▶ Activity
Return everything from the start of the records down to and including the line containing "Monstro Chega?", reproducing each line without any changes.
—————
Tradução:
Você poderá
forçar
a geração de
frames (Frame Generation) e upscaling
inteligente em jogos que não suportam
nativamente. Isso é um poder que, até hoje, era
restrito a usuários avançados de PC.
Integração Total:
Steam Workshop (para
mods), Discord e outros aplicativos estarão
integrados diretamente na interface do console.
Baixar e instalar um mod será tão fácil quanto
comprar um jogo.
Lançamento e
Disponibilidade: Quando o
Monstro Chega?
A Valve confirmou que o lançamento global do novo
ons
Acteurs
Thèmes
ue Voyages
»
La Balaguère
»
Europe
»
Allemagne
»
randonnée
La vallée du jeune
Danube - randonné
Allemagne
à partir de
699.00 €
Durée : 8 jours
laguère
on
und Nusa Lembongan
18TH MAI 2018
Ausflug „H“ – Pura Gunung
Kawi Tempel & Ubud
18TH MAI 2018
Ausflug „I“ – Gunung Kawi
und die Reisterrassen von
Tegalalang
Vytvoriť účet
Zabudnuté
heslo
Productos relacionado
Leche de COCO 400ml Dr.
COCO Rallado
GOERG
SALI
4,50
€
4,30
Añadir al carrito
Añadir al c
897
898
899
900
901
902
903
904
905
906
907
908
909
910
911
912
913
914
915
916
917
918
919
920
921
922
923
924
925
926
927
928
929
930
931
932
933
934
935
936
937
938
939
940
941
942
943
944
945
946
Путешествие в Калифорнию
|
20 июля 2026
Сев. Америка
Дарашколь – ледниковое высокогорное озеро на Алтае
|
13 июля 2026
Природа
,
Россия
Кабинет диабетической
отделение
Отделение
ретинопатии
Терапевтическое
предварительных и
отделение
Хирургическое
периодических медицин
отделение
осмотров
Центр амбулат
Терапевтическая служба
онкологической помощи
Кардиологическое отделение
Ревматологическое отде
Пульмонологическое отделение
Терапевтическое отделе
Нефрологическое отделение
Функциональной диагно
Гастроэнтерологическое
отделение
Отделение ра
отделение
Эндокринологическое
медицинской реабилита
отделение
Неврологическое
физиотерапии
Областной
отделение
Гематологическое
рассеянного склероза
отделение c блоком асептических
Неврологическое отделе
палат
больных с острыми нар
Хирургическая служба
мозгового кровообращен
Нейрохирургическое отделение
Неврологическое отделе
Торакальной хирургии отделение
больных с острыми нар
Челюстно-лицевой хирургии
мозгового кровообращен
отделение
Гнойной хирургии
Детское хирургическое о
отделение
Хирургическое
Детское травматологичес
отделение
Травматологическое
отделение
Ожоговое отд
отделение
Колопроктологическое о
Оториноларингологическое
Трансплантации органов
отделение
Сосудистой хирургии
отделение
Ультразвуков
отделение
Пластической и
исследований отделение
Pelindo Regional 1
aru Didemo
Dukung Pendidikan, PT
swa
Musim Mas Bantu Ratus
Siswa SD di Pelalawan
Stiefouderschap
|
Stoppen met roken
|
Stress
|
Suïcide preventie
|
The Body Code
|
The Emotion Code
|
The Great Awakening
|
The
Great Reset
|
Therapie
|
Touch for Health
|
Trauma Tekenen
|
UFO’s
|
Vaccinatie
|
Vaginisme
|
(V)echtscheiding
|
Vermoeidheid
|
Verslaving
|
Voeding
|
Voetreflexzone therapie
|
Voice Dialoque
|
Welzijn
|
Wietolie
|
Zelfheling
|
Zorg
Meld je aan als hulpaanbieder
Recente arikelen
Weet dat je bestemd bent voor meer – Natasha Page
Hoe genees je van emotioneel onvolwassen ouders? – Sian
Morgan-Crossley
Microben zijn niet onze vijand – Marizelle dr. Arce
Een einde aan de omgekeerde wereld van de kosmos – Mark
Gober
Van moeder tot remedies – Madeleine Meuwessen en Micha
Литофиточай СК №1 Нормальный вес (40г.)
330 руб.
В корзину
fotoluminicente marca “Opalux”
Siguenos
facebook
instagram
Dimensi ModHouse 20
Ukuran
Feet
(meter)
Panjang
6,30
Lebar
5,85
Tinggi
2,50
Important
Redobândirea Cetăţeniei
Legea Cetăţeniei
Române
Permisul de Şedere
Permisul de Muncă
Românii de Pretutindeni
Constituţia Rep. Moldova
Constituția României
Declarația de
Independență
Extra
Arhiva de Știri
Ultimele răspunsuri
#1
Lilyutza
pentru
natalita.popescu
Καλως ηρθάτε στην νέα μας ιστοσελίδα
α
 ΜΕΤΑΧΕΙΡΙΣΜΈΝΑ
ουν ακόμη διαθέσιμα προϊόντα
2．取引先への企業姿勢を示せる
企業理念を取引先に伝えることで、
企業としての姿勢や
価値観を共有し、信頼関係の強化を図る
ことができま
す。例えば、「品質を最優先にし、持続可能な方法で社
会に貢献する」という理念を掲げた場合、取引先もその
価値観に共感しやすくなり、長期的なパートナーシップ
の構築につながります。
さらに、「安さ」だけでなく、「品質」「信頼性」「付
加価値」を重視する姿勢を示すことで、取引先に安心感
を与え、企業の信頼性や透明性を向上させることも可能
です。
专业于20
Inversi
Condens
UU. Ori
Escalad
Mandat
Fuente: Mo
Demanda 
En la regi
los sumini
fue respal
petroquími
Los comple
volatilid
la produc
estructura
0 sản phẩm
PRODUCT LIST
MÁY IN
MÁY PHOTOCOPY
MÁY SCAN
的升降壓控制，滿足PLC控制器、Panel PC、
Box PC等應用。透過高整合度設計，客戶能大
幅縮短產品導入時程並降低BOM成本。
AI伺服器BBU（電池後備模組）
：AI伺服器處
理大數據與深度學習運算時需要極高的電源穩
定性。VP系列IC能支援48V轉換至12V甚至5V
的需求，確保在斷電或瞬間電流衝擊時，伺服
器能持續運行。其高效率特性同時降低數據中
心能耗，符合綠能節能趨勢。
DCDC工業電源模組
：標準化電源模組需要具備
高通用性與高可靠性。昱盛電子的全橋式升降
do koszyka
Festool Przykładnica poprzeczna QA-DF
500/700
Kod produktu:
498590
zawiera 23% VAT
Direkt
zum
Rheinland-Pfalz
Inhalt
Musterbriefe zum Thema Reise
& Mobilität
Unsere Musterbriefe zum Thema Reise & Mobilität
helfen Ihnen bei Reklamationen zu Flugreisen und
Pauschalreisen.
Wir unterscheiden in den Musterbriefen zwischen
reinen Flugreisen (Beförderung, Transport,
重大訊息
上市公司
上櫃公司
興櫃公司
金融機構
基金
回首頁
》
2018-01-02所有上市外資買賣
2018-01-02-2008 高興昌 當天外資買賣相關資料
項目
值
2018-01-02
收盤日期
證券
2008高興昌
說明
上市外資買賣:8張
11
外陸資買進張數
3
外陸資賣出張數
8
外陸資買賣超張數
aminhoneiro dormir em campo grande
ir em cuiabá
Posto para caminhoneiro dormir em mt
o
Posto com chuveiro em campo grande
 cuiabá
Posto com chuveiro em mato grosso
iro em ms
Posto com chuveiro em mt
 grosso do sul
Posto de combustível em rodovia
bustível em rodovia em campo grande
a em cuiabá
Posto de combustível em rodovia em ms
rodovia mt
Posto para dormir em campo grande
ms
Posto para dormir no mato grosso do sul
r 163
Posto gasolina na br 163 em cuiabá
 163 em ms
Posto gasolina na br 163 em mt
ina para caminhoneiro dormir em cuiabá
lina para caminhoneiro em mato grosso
—————
▶ Written solution
Tradução:
Você poderá
forçar
a geração de
frames (Frame Generation) e upscaling
inteligente em jogos que não suportam
nativamente. Isso é um poder que, até hoje, era
restrito a usuários avançados de PC.
Integração Total:
Steam Workshop (para
mods), Discord e outros aplicativos estarão
integrados diretamente na interface do console.
Baixar e instalar um mod será tão fácil quanto
comprar um jogo.
Lançamento e
Disponibilidade: Quando o
Monstro Chega?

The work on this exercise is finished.